**Extract:**
This little paragraph is not nearly as critical to the effort of understanding Nietzsche's world perspective. Still, I found it to be very accurate. Sometimes I feel like the moment that I try to put a thought or a feeling to words, the actual thing that I am trying to say escapes in to the vagueties of the words I use. You see ... there I go again!
"Where faith is needed.-- Nothing is rarer among moralists and saints than honesty; perhaps they say the contrary, perhaps they even believe it. For when a faith is more useful, more effective, and more persuasive than conscious hypocrisy, then hypocrisy soon turns instinctively into innocence: first principle for the understanding of great saints. The philosophers are merely another kind of saint, and their whole craft is such that they admit only certain truths: namely those for the sake of which their craft is accorded public sanction- in Kantian terms, truths of practical reason. They know what they must prove; in this they are practical. They recognize each other by their agreement about "the truths."-- "Thou shalt not lie"--in other words, beware, my dear philosopher, of telling the truth ..."
I like how this paragraph ends, more than how it begins. Though I do love the line about how 'hypocrisy turns instinctively into innocence.'
The last part ... the warning ... oh I love that line. Some people, upon hearing the truth of the status of my heart and faith, have struck out at me with such aggression. It was as if my honesty somehow unnerved them. It got under the skin. And so they had no other way of dealing with me, no other tool in their belt, than to call me unfaithful... dishonest... a bringer of harm. Not too unlike the philosophers that Nietzsche refers to here who accept one another until one of them 'tells the truth' (that is to say, one of them speaks of anything but one of the 'accepted truths').

**Given data:**
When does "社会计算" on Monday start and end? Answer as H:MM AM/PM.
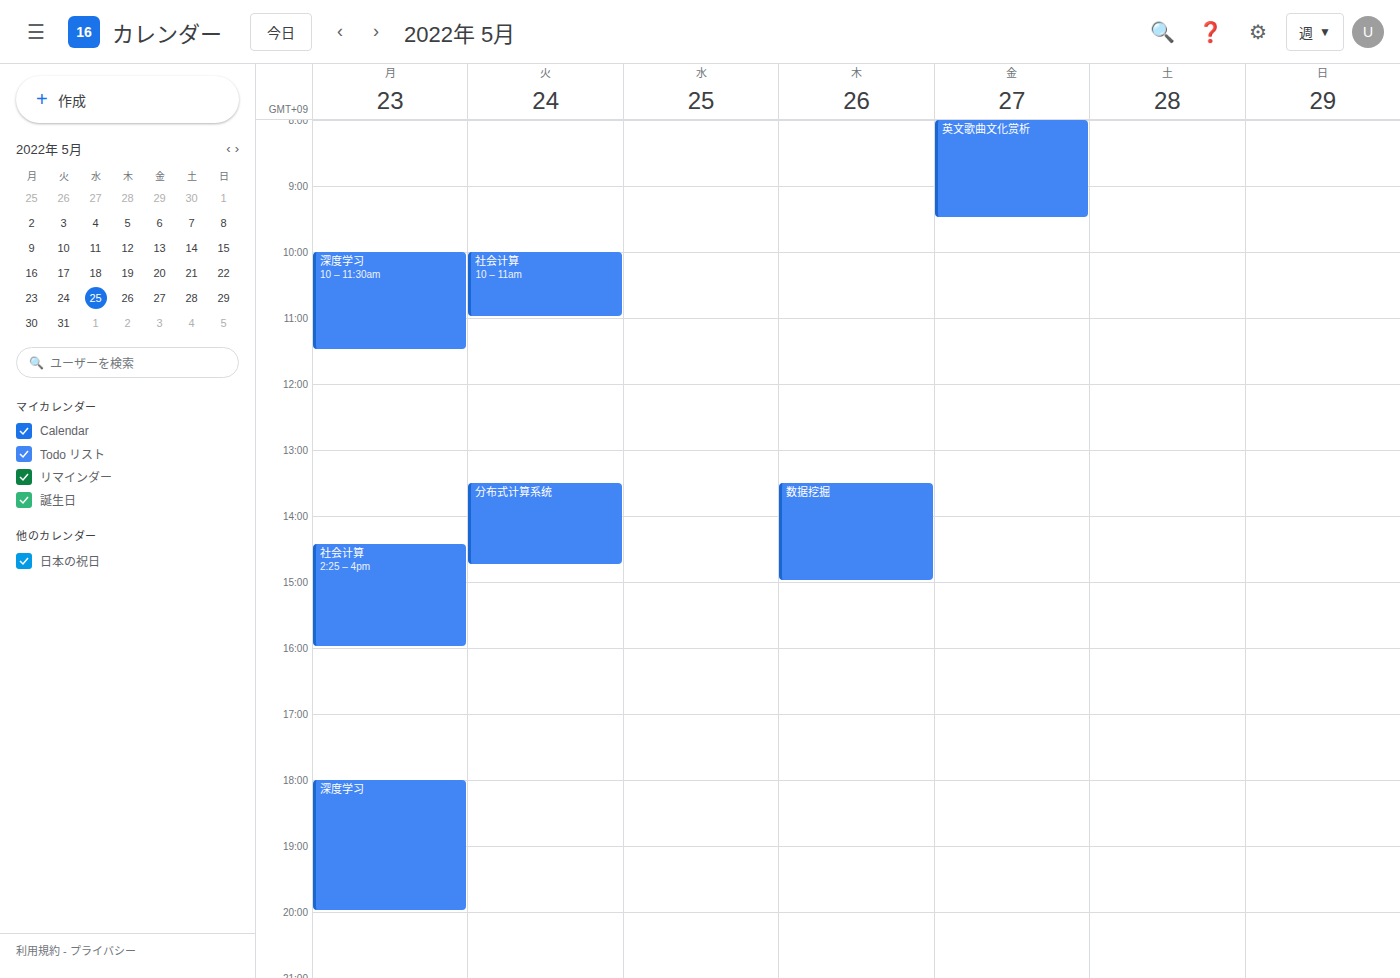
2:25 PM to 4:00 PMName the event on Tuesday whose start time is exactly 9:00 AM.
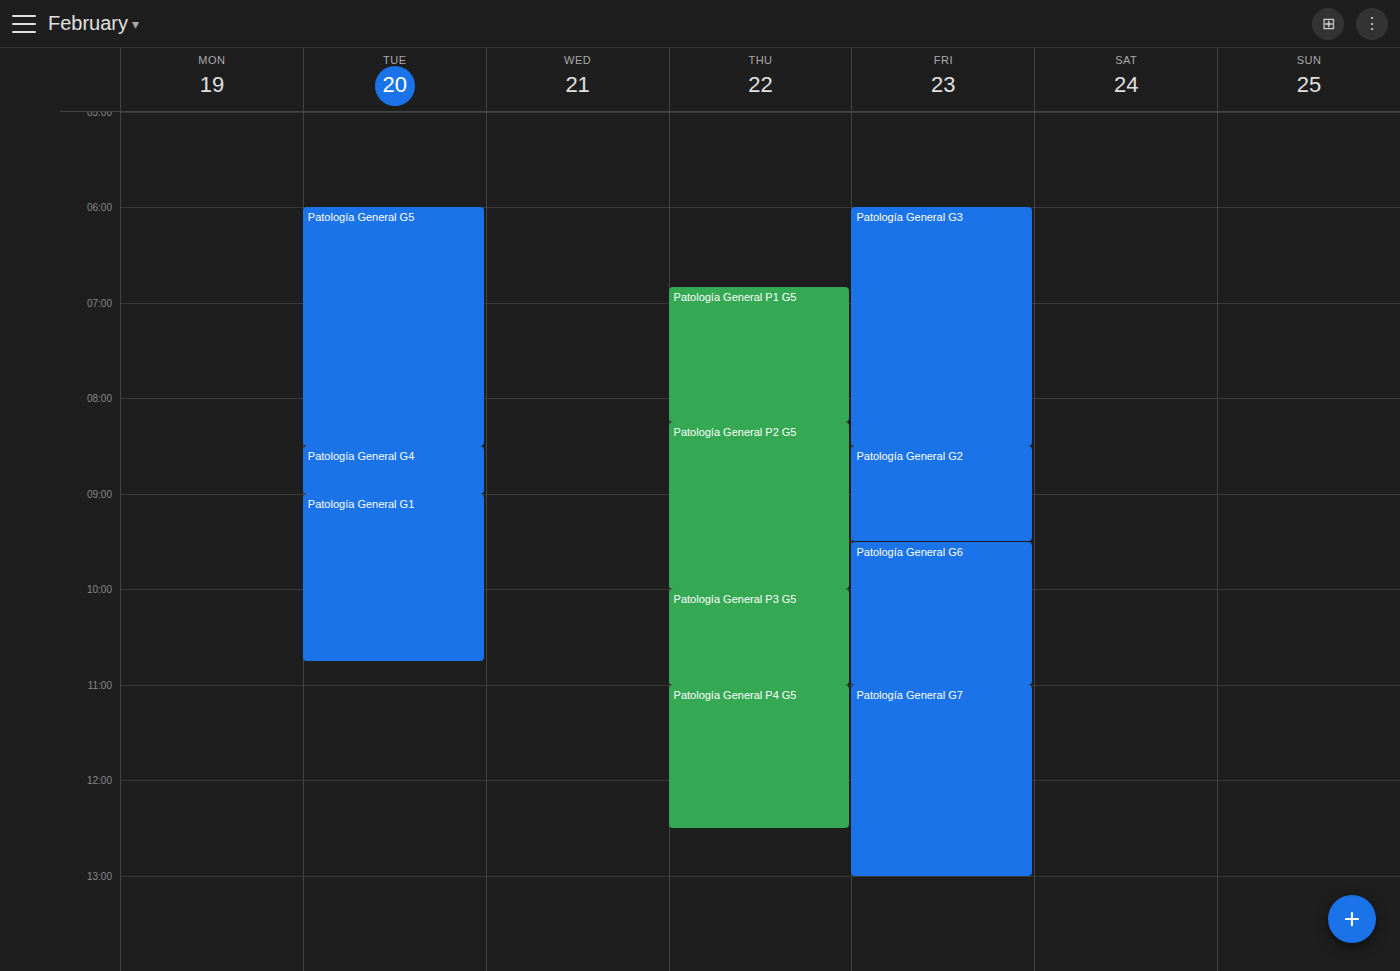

**Task list:**
- a) In the reflection on Nietzsche, what does the quoted passage say philosophers merely are?
- b) Reproduce word for word the portion of the reflection on Nietzsche starting with "I like how this" and going on through "the 'accepted truths').".

**Full answers:**
- a) Another kind of saint.

- b)
I like how this paragraph ends, more than how it begins. Though I do love the line about how 'hypocrisy turns instinctively into innocence.'
The last part ... the warning ... oh I love that line. Some people, upon hearing the truth of the status of my heart and faith, have struck out at me with such aggression. It was as if my honesty somehow unnerved them. It got under the skin. And so they had no other way of dealing with me, no other tool in their belt, than to call me unfaithful... dishonest... a bringer of harm. Not too unlike the philosophers that Nietzsche refers to here who accept one another until one of them 'tells the truth' (that is to say, one of them speaks of anything but one of the 'accepted truths').